At times during December and January, the UK High Street resembled that episode of Doctor Who where all the stars were twinkling out of existence, as well-known names collapsed, shed jobs or lost unthinkable sums of money.
The British Retail Consortium said that December’s retail sales were the worst since records began 14 years ago. Even Tesco suffered its most ‘disappointing’ Christmas since the early 1990s.
Yet despite this, the national newspapers and commercial television channels are still crammed with advertising from the big High Street names. In fact, the market leaders are probably spending more on advertising than ever before.
This is as it should be, because while ‘battening down the hatches’ is often the initial response to economic slowdowns, it is probably the worst way for a business to deal with the situation. It’s those companies who choose to increase their profile, through appropriate advertising and clever PR, who will benefit both in the short and long term. No business owner should enjoy being the subject of “Whatever happened to…?” discussions, as there won’t always be someone on hand to say “They’re still going, you just don’t hear much about them anymore.”
Most businesses don’t have multi-million pound marketing budgets of course, but those who are imaginative and innovative can still prosper. If consumers are not buying the product, the vendor must find out why, and then create ways of overcoming the prospective purchaser’s objections – even if this means daring to sacrifice some established business practices.
I heard of a wonderful example of this last month in America, where the property market is in a similar state to the UK’s. A company with empty houses for sale hit on the idea of giving customers a ‘try before you buy’ option, allowing them to move in to a house for a trial week so they could be absolutely sure it met their needs.

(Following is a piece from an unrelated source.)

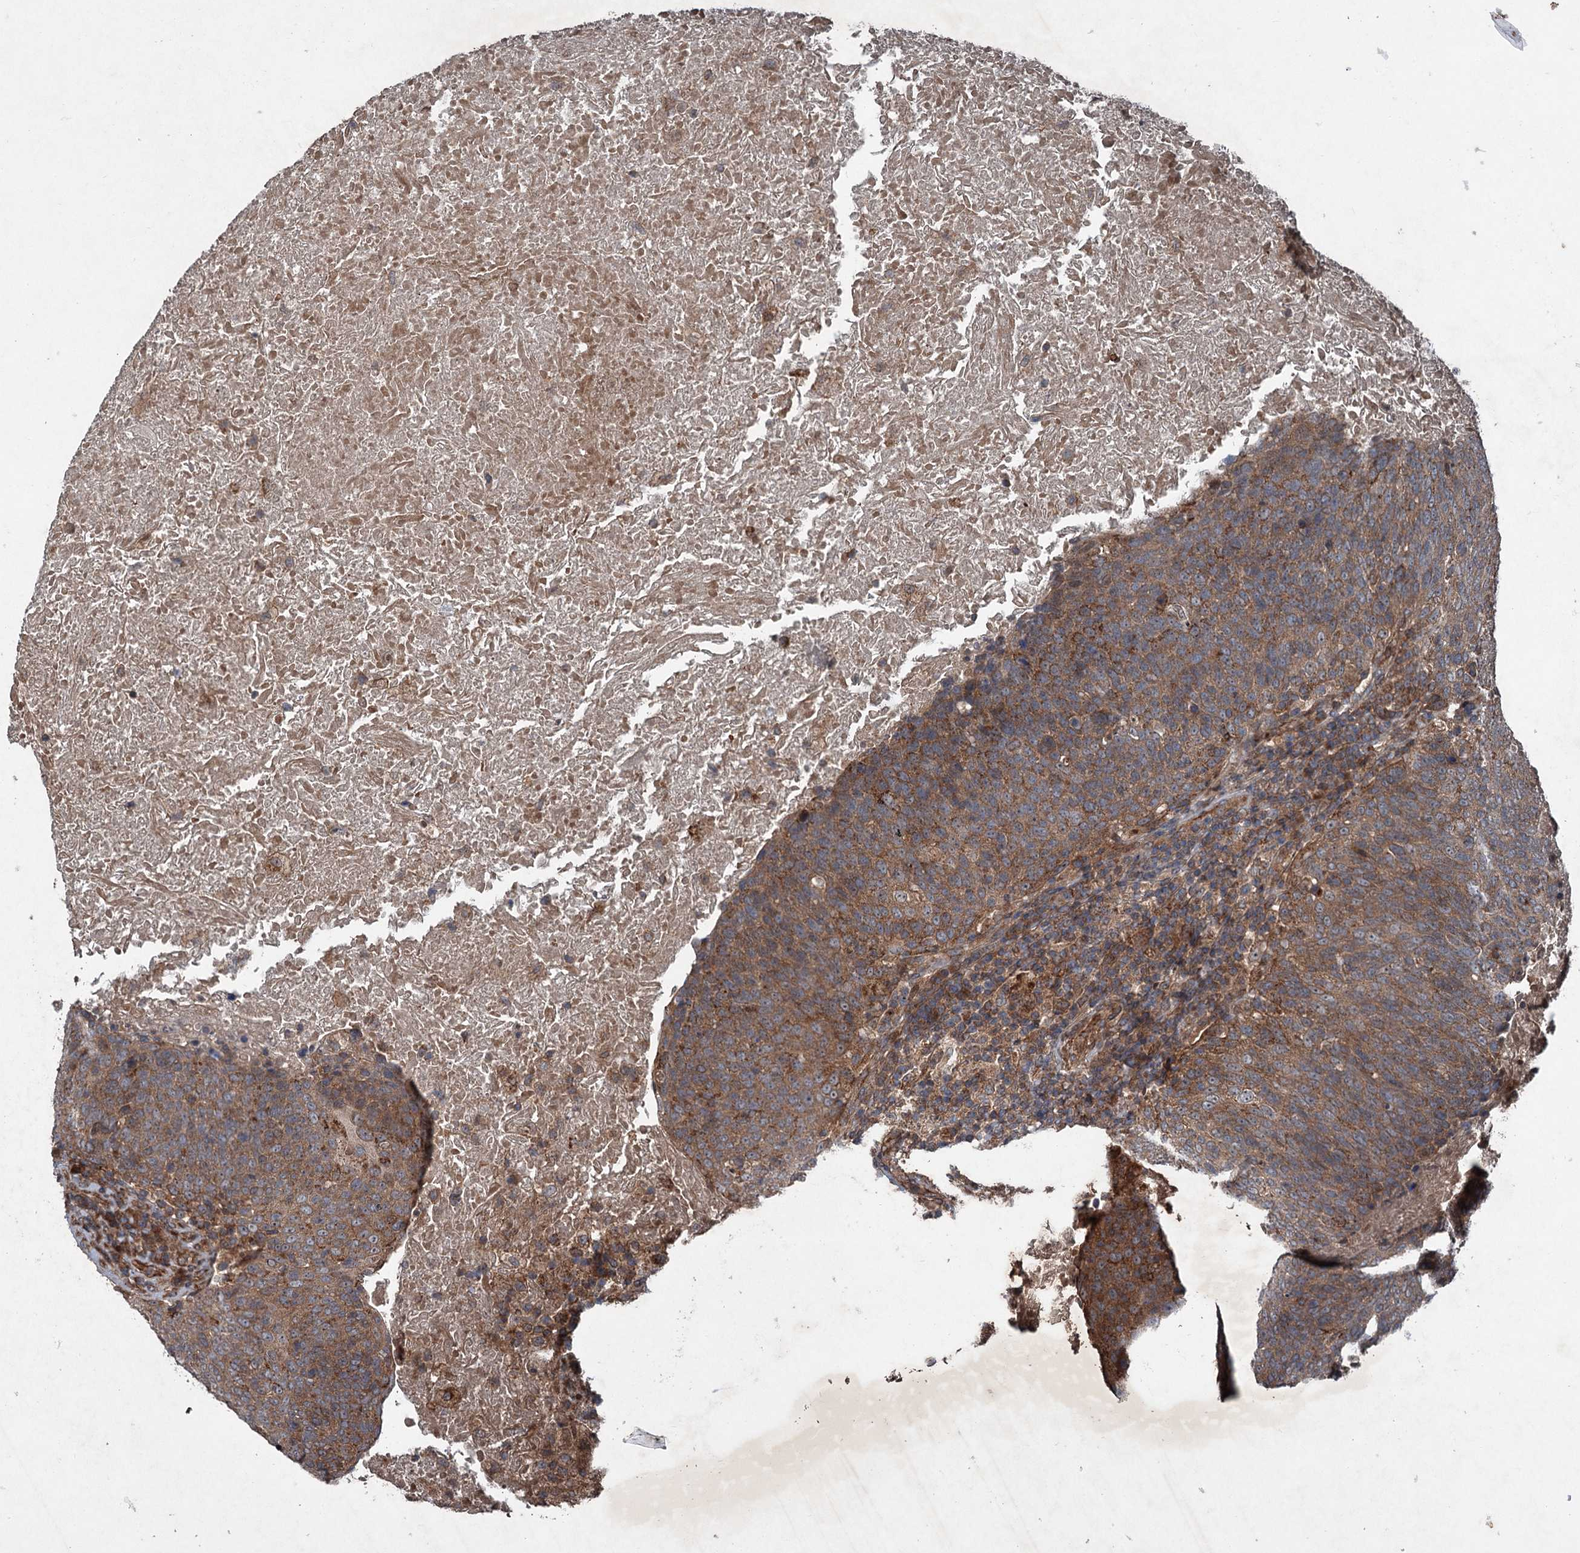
{"staining": {"intensity": "moderate", "quantity": ">75%", "location": "cytoplasmic/membranous"}, "tissue": "head and neck cancer", "cell_type": "Tumor cells", "image_type": "cancer", "snomed": [{"axis": "morphology", "description": "Squamous cell carcinoma, NOS"}, {"axis": "morphology", "description": "Squamous cell carcinoma, metastatic, NOS"}, {"axis": "topography", "description": "Lymph node"}, {"axis": "topography", "description": "Head-Neck"}], "caption": "A high-resolution micrograph shows IHC staining of head and neck cancer (metastatic squamous cell carcinoma), which shows moderate cytoplasmic/membranous positivity in about >75% of tumor cells.", "gene": "ALAS1", "patient": {"sex": "male", "age": 62}}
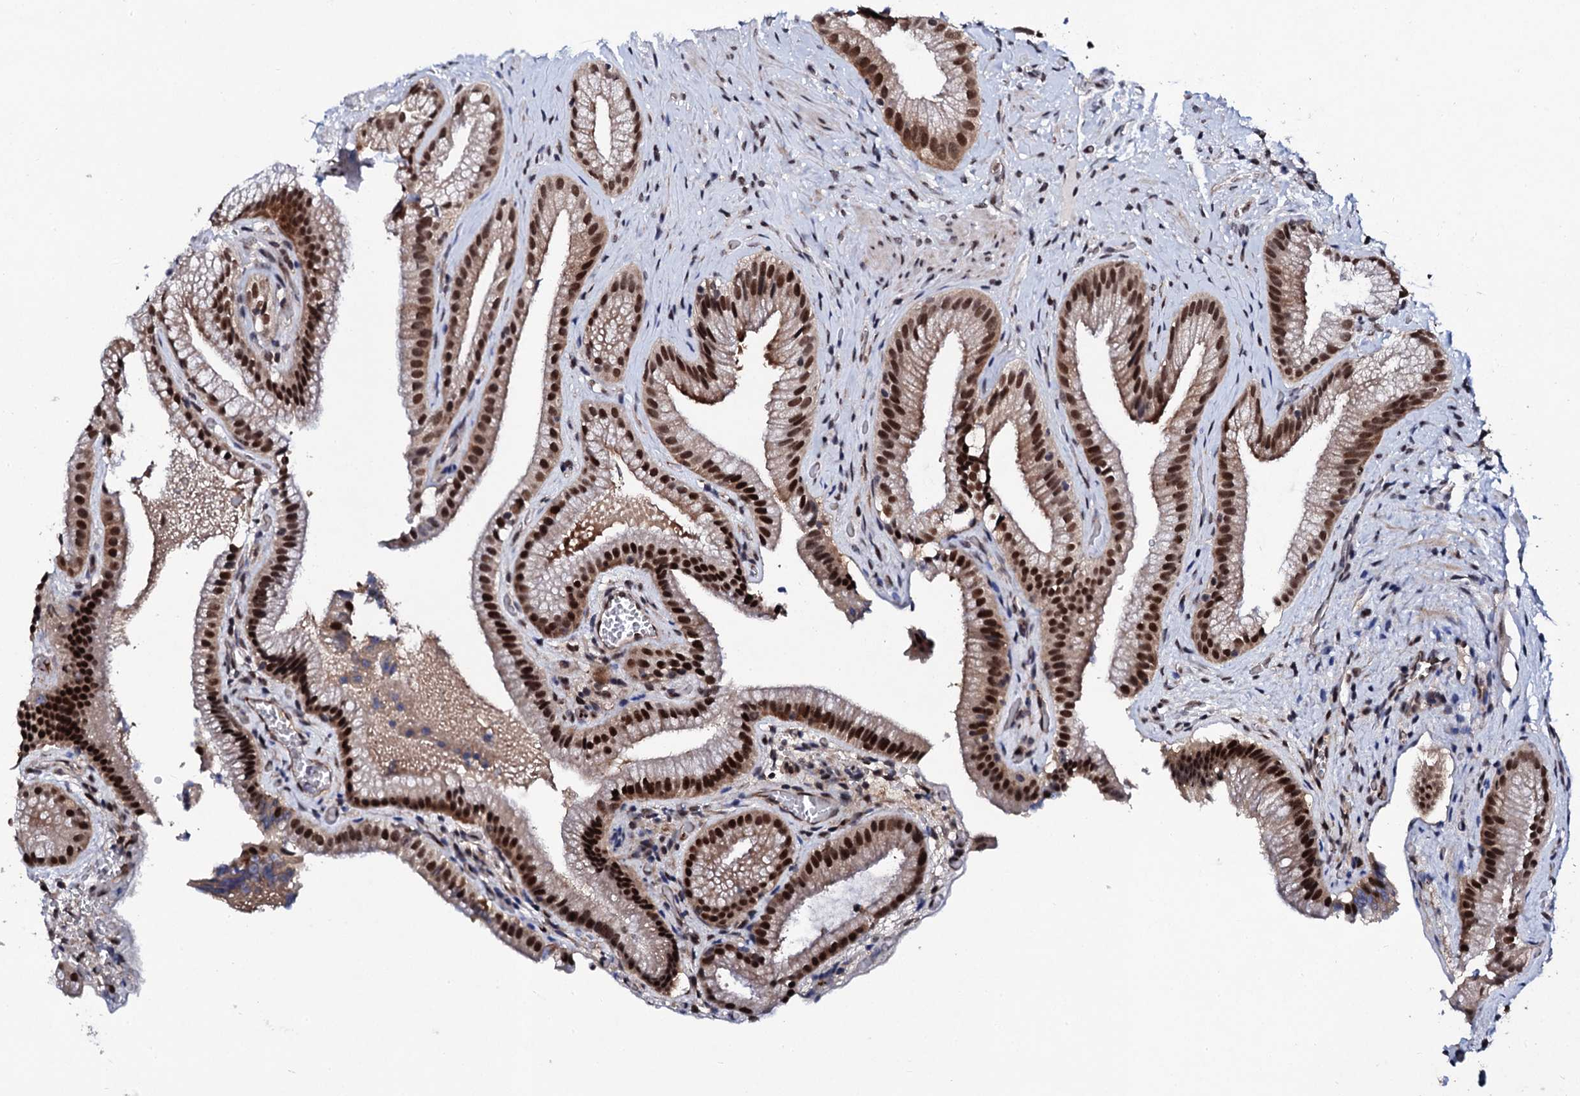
{"staining": {"intensity": "strong", "quantity": ">75%", "location": "cytoplasmic/membranous,nuclear"}, "tissue": "gallbladder", "cell_type": "Glandular cells", "image_type": "normal", "snomed": [{"axis": "morphology", "description": "Normal tissue, NOS"}, {"axis": "morphology", "description": "Inflammation, NOS"}, {"axis": "topography", "description": "Gallbladder"}], "caption": "A brown stain highlights strong cytoplasmic/membranous,nuclear expression of a protein in glandular cells of benign human gallbladder. Using DAB (brown) and hematoxylin (blue) stains, captured at high magnification using brightfield microscopy.", "gene": "CSTF3", "patient": {"sex": "male", "age": 51}}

Also in America, and in a similarly stricken market sector, Hyundai recognised that the fear of losing their jobs was stopping consumers from committing to lengthy finance agreements for new cars. The car maker responded by introducing a scheme that allows buyers to hand back their leased or financed vehicles if they lose their income within 12 months of purchase.
Hyundai’s subsequent television advertising thus had a different focus. In one spot the voiceover said: “We are introducing Hyundai Assurance to show you the faith we have in you … an automaker that’s got your back – isn’t that a nice change?” Another spot said: “This is a car commercial, but it isn’t about cars. It’s about the people who buy them. A decade ago Hyundai gave people confidence with America’s best warranty. Today we’re providing another kind of confidence. We’re all in this together, and we’ll all get through this together.”
Rousing stuff, which the Americans do so much better than us, but late last year one enterprising UK car dealer also came up with an inspired idea – a ‘buy one get one free’ promotion on the £20,000 Dodge Avenger SXT 2.4 (pictured). You probably heard about it, as the announcement generated huge media coverage and all available vehicles were snapped up – even though the cars had previously been offered for sale at half price and had struggled to find buyers. Dressing up the same offer in different clothes – better ones, for the dealer, as previously he would only move one unit and receive £10,000 while here he was moving two units to the same customer and getting £20,000 – attracted the media and the subsequent coverage meant he even saved on his marketing costs.
How does this apply to adult retail? Well the above ‘big ticket’ examples might not, but the imagination that went into their creation does.
Yes, retailers can cut their prices to attract consumers, but everyone is doing that. And it doesn’t seem to be working that well. Perhaps store owners’ efforts would be better spent in creating a unique promotion and then telling the world about it through their advertising. The media loves an unusual story, particularly if it can be filed under ‘good news’ in the current climate.